GIVEN TEXT »
● ● ● ● ● ● ●

What's been too heavy for too long?
What do I wish I could say out loud?
Even if you never show anyone, this is how healing begins: telling the truth.
2. Ask Around and Explore
Finding a good therapist is part research, part intuition. Start here:
Ask trusted friends, mentors, or your doctor.
Check your workplace or school benefits.
Search by specialty (e.g., trauma, grief, couples therapy).
Look into community centers or nonprofits with sliding-scale options.
Faith-based communities may also offer trusted referrals.
Start a list. Reach out. You're not committing—you're just getting information.
3. Treat the First Session Like a First Date
You're not signing a contract. You're checking for chemistry. The first session isn't a commitment. It's just a conversation to see if there's mutual connection and trust. Afterward, ask yourself:
Did I feel safe?

● ● ● ● ● ● ●

AIM OF THE EXERCISE » Reproduce word for word the part of the text on finding a therapist that begins at the words "Even if you" and stops after the words "or your doctor.".

● ● ● ● ● ● ●

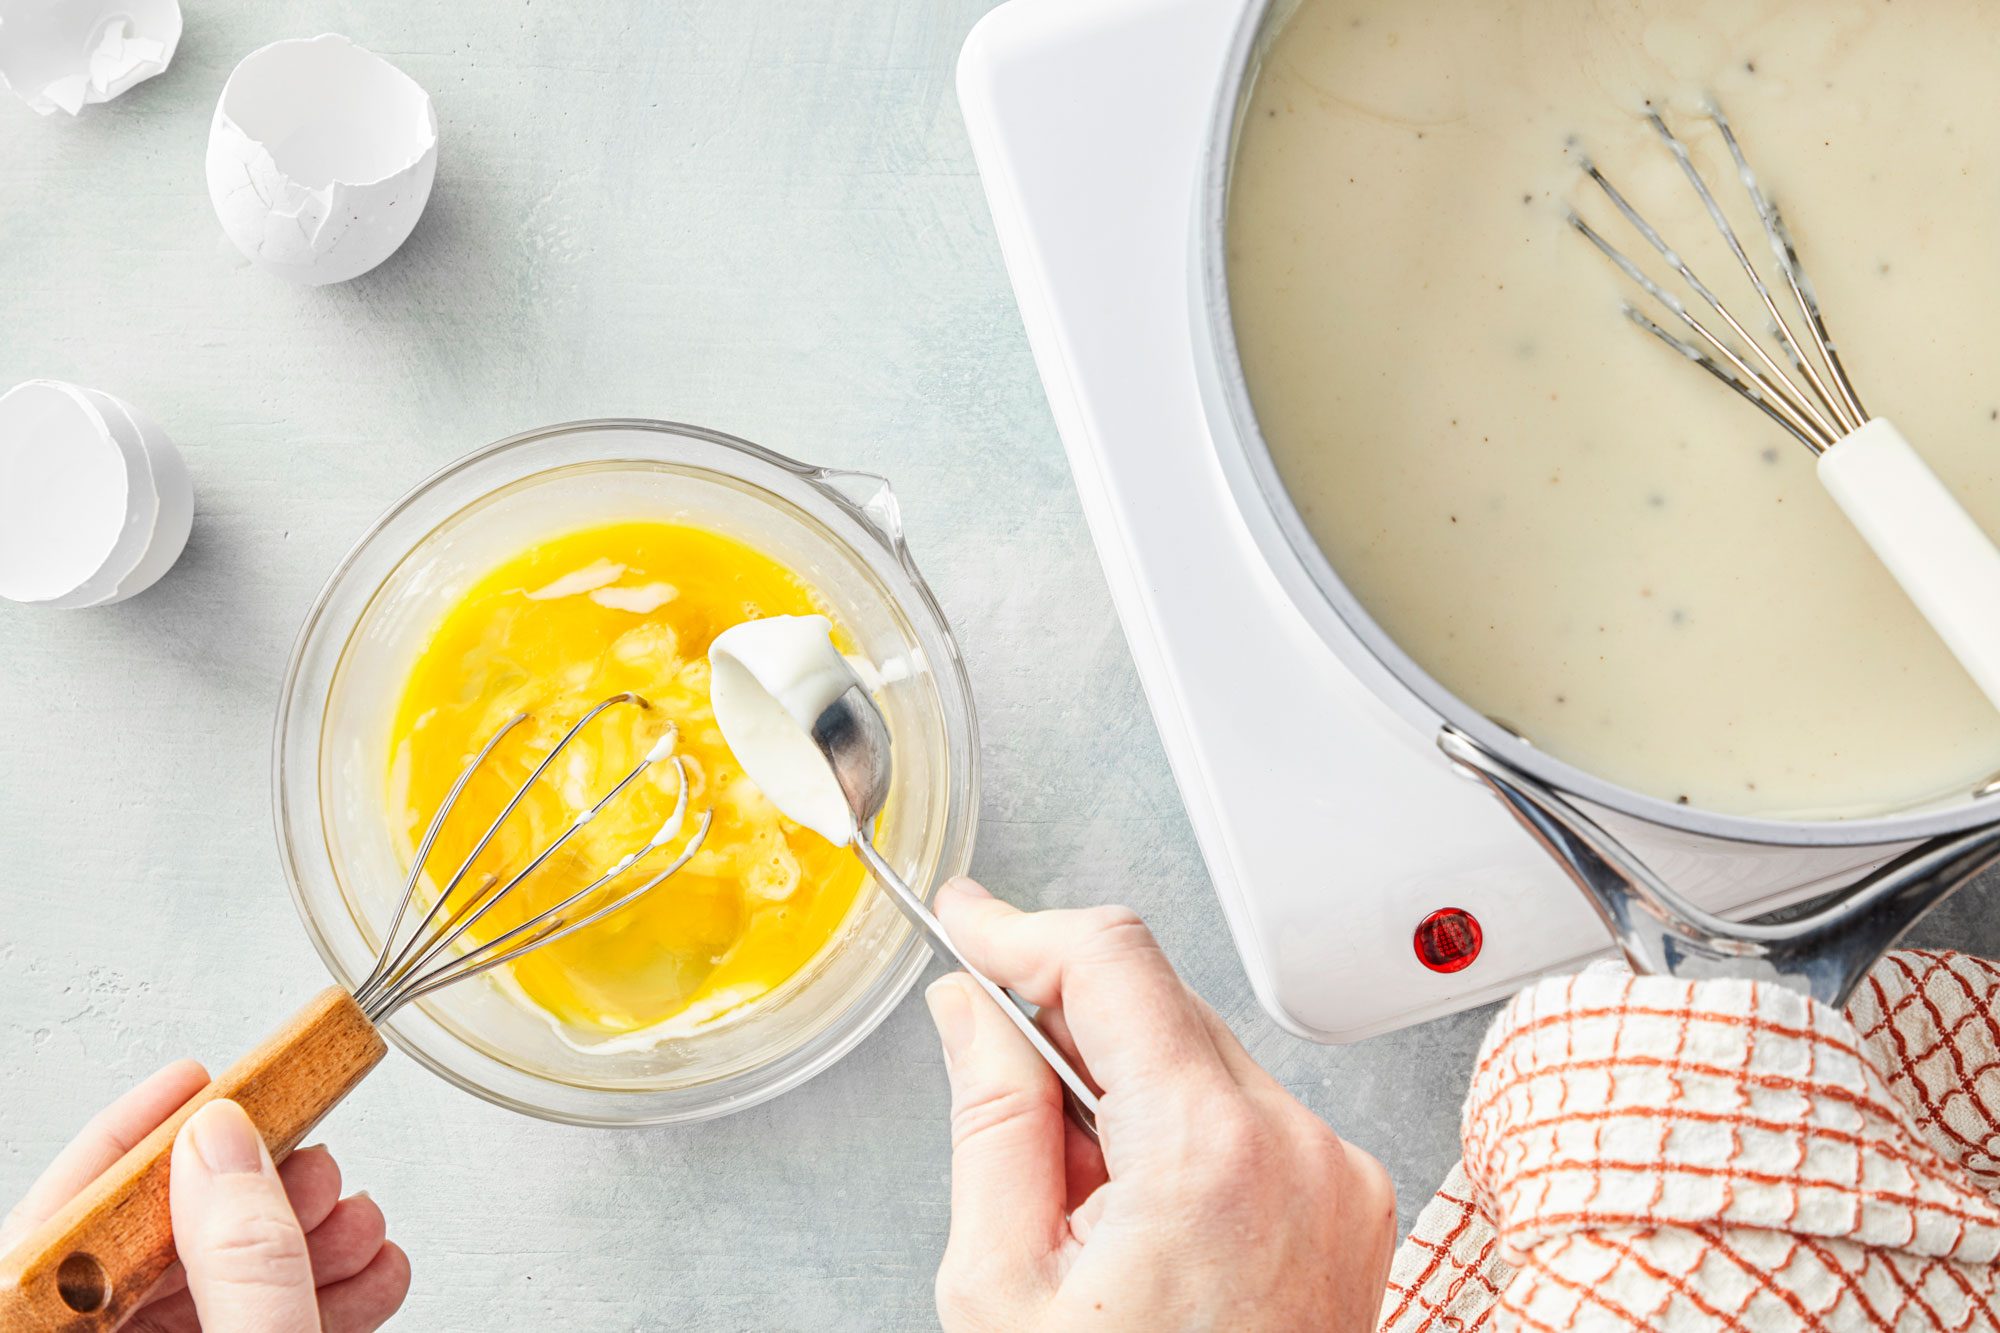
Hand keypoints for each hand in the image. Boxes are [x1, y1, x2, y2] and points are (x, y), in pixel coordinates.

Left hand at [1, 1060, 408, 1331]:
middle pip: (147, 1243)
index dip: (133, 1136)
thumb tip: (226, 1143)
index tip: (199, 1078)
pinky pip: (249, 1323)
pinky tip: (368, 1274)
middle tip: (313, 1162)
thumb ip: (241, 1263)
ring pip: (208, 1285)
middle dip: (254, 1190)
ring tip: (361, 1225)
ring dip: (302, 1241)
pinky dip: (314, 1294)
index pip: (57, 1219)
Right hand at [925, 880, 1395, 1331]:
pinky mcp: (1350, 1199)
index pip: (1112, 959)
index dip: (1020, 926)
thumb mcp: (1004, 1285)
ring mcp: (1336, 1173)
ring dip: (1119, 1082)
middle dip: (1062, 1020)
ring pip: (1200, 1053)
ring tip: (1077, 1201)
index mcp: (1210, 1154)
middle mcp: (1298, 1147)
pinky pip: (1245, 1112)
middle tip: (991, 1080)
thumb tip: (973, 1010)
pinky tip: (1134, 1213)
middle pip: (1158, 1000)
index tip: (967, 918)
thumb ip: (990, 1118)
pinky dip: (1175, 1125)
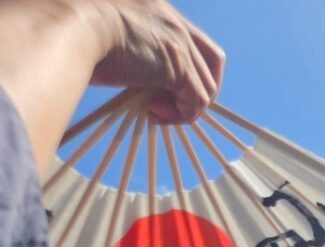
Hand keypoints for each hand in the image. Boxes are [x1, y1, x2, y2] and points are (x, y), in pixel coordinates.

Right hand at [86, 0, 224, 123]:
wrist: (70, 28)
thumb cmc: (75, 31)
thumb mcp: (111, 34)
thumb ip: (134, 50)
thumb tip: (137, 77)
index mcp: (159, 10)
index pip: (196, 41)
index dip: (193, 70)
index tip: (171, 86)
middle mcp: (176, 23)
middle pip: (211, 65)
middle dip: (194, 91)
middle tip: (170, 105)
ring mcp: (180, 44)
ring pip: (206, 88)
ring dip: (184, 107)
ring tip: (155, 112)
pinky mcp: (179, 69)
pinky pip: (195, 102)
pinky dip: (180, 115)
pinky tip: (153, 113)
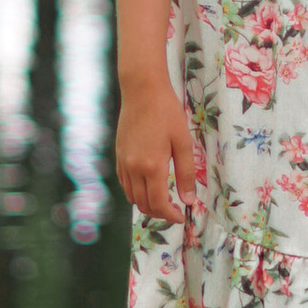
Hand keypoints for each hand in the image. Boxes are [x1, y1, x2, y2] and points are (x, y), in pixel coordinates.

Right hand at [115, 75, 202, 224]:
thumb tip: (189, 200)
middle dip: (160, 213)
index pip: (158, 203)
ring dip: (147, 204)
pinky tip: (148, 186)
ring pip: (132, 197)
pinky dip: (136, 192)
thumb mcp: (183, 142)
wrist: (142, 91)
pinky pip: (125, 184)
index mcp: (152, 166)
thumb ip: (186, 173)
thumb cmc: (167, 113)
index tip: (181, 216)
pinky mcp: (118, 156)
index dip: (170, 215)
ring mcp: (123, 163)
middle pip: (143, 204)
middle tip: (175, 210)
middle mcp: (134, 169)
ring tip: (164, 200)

● ● ● ● ● ● ●

SOLUTION TO THIS PROBLEM »
Even if you never show anyone, this is how healing begins: telling the truth.
2. Ask Around and Explore
Finding a good therapist is part research, part intuition. Start here:
Ask trusted friends, mentors, or your doctor.